# Catamount to Dotsero rapids



## dahmerjw (Feb 27, 2010)

I've been a bow flower on many trips, but have very little experience actually rowing a raft. I'm going to be rowing a 16' raft from Catamount to Dotsero this weekend. Can anyone give me some advice on Rodeo Rapid and Pinball?


----------



## bigben (Oct 3, 2010)

ya know i've wondered this myself. 
i've done pumphouse a ton, but never been below rancho. i was thinking about a trip from rancho to dotsero or even down to hanging lake exit above barrel springs. it's not a section written about in most guide books. i'm sure there's a ton of flat water in there, but what are the rapids like?? i assume nothing much bigger than on pumphouse?? 
anyone know how far it is from rancho to hanging lake??


----------



## Andy H. (Oct 13, 2003)

Contrary to popular belief, there are some real rapids below Catamount. You need to be prepared to avoid railroad bridge abutments and other things that could give a novice rower trouble. I think you can scout most of these from the road, someone else will need to provide detail.

-AH


----------



## ArgoCat (May 14, 2007)

*Lower Upper C*

Yes, Railroad bridge abutments are definately something to avoid. My first trip down I saw what appeared to be a kayak wrapped around the bridge abutment below the giant water wheel. Actaully turned out to be a dory. Guy must have been drunk because it was not that hard to miss. I will say that Rodeo surprised me with its difficulty (Low water III). Basically, it is a drop with plenty of rocks right after a horizon line. So it does take a little maneuvering. In other words, you can't line up and give her hell, you got to move around. From what I remember, and this was five years ago, you enter center (maybe a little right of center) and move right then have to come back towards the center. Obviously, it might have changed since then. You should be able to see the horizon line and even hear the rapid from a little ways off. So yeah, pull over river right and scout from the road. I have no idea where pinball is nor do I remember it, but this doesn't really mean anything.


----------



## pinemnky13 (Jun 4, 2007)

We did it last year pinball was a drop gpin bow first thepull back to the left, you can scout it from the road. 
The double bridges I completly screwd up in but was able to get out of it stay river right through the bridge abutments and by that I mean run it through the right side of the right abutment, there is alot of pointy metal thingies that will fuck up a raft in the right circumstances. The rapids after the bridges are fun as hell and easy to run. Watch out for the rapids @ an 1 hour or so down as in low water it is bony as hell. 
Thefishing is great on that section we caught 3 in 20 minutes


----------



## pasta (May 17, 2006)

*rodeo rapid*

Yep, Go all the way right under the railroad double bridge. Rodeo is boney as hell. Enter center/right pull in to the center it's really fast and alot of rocks comin at ya. Be careful of the hole at the bottom. Don't hit it!


----------



## dahmerjw (Feb 27, 2010)

Thanks for you help and comments. I will definitely be prepared for some moves.


----------



## Whoapiglet (Aug 23, 2010)

just did the stretch from catamount to cottonwood this weekend. For rodeo, we went left of the pointy rock in the middle and hugged the left line riding out the left wave train. right is the easier, more straight forward line, with a big eddy to regroup in . much more water than when we did the trip last year, most of the oar blade snapping rocks are covered. there are some moves to make on the left line, but if you slide right less so. all our boats chose the more fun left line. 

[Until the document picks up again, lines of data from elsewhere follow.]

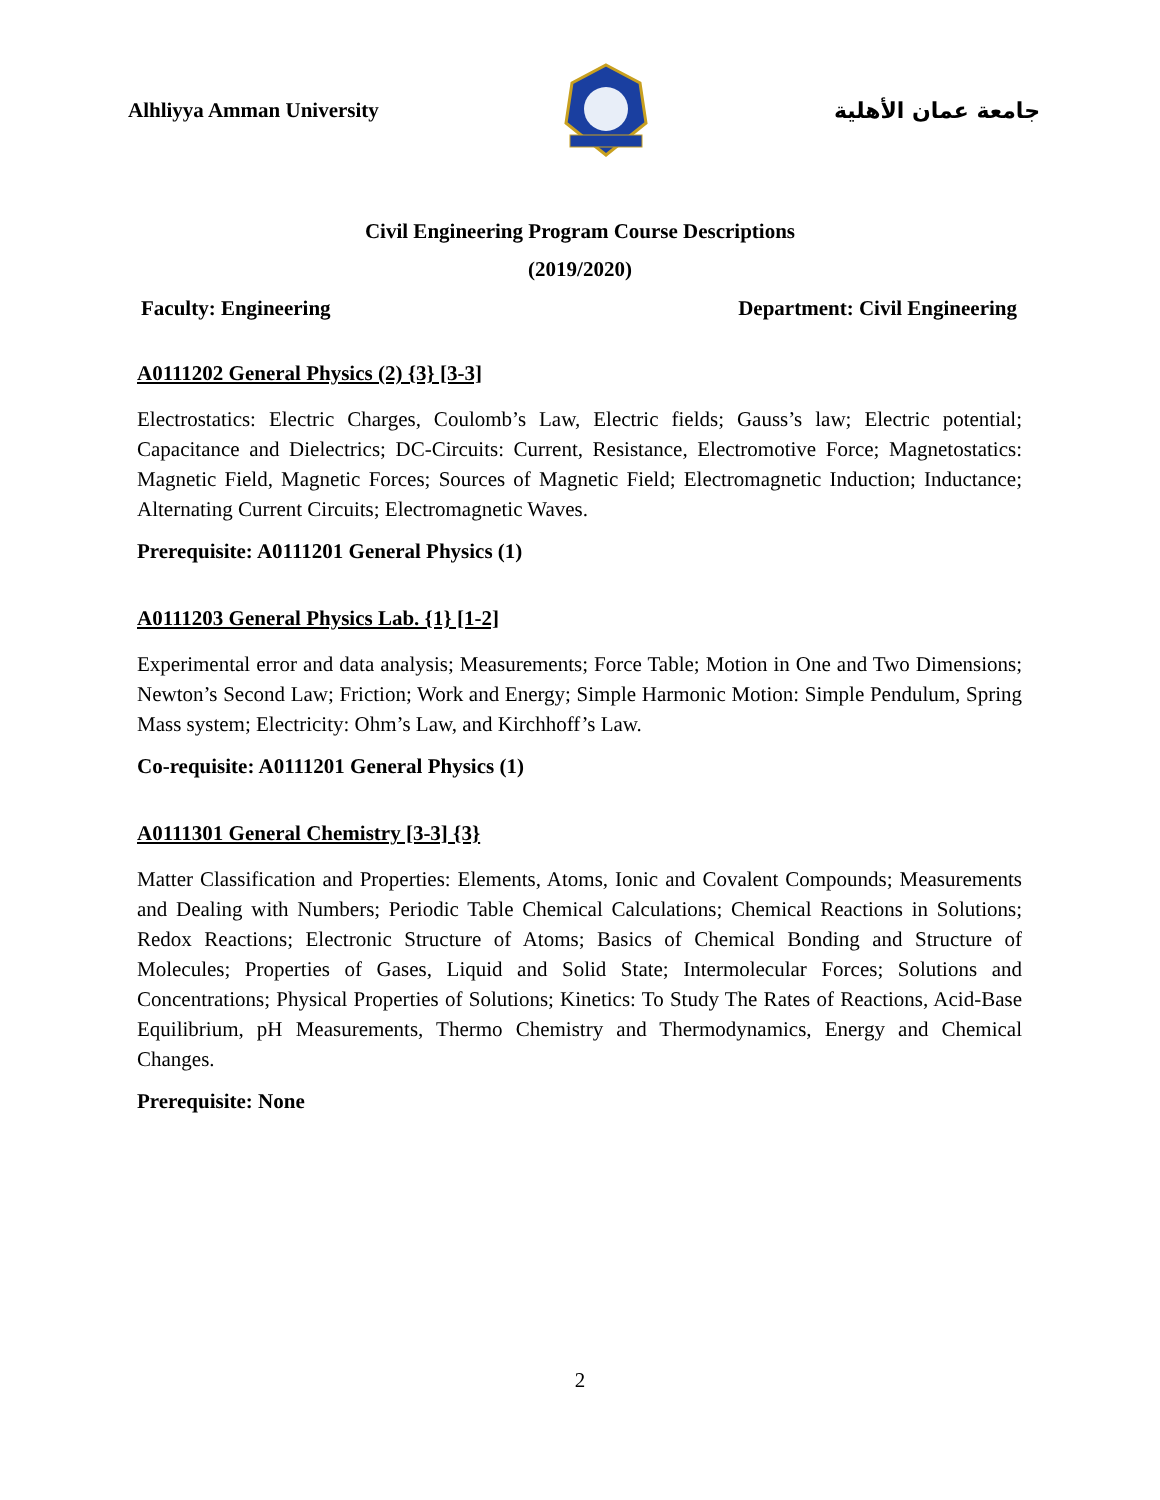Alhliyya Amman University جامعة عمان الأهلية
Civil Engineering Program Course Descriptions
(2019/2020)
Faculty: Engineering Department: Civil Engineering
A0111202 General Physics (2) {3} [3-3]
Electrostatics: Electric Charges, Coulomb’s Law, Electric fields; Gauss’s law; Electric potential; Capacitance and Dielectrics; DC-Circuits: Current, Resistance, Electromotive Force; Magnetostatics: Magnetic Field, Magnetic Forces; Sources of Magnetic Field; Electromagnetic Induction; Inductance; Alternating Current Circuits; Electromagnetic Waves.
Prerequisite: A0111201 General Physics (1)
A0111203 General Physics Lab. {1} [1-2]
Experimental error and data analysis; Measurements; Force Table; Motion in One and Two Dimensions; Newton’s Second Law; Friction; Work and Energy; Simple Harmonic Motion: Simple Pendulum, Spring Mass system; Electricity: Ohm’s Law, and Kirchhoff’s Law.
Co-requisite: A0111201 General Physics (1)
A0111301 General Chemistry [3-3] {3}
Matter Classification and Properties: Elements, Atoms, Ionic and Covalent Compounds; Measurements and Dealing with Numbers; Periodic Table Chemical Calculations; Chemical Reactions in Solutions; Redox Reactions; Electronic Structure of Atoms; Basics of Chemical Bonding and Structure of Molecules; Properties of Gases, Liquid and Solid State; Intermolecular Forces; Solutions and Concentrations; Physical Properties of Solutions; Kinetics: To Study The Rates of Reactions, Acid-Base Equilibrium, pH Measurements, Thermo Chemistry and Thermodynamics, Energy and Chemical Changes.
Prerequisite: None
2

Pinball was left line, pick thru the rocks til you get to the bridge and that way you are lined up to go thru the left side of the bridge. Couple of other fun rapids at this level thru to the ranch. 

Water moved along nicely, trip was quite a bit shorter than years past. (4-5 hours each section) one big strainer tree in a bridge at the lower ranch section, but you are going slow and can see it a mile away. 

bring a rod. fishing was great.


----------



## FrankC (Jul 8, 2008)

What is the main risk at Rodeo, wrapping or damaging your boat on sharp rocks? I checked this one out from the road once and thought it kind of threw a monkey wrench into an otherwise easy carefree stretch of river.


----------



## Whoapiglet (Aug 23, 2010)

last year, at lower flows, there was a boat that flipped, and another that dump trucked in the lower left hole. that hole was just a big wave and wave train last week. there is a sharp looking rock dead center of the run that could tear a boat, probably not going to wrap you though. its easy enough to go one side or the other. a little more maneuvering around obstacles than yarmony or eye of the needle, but big ,safe landing area and you can scope it out from the road.


----------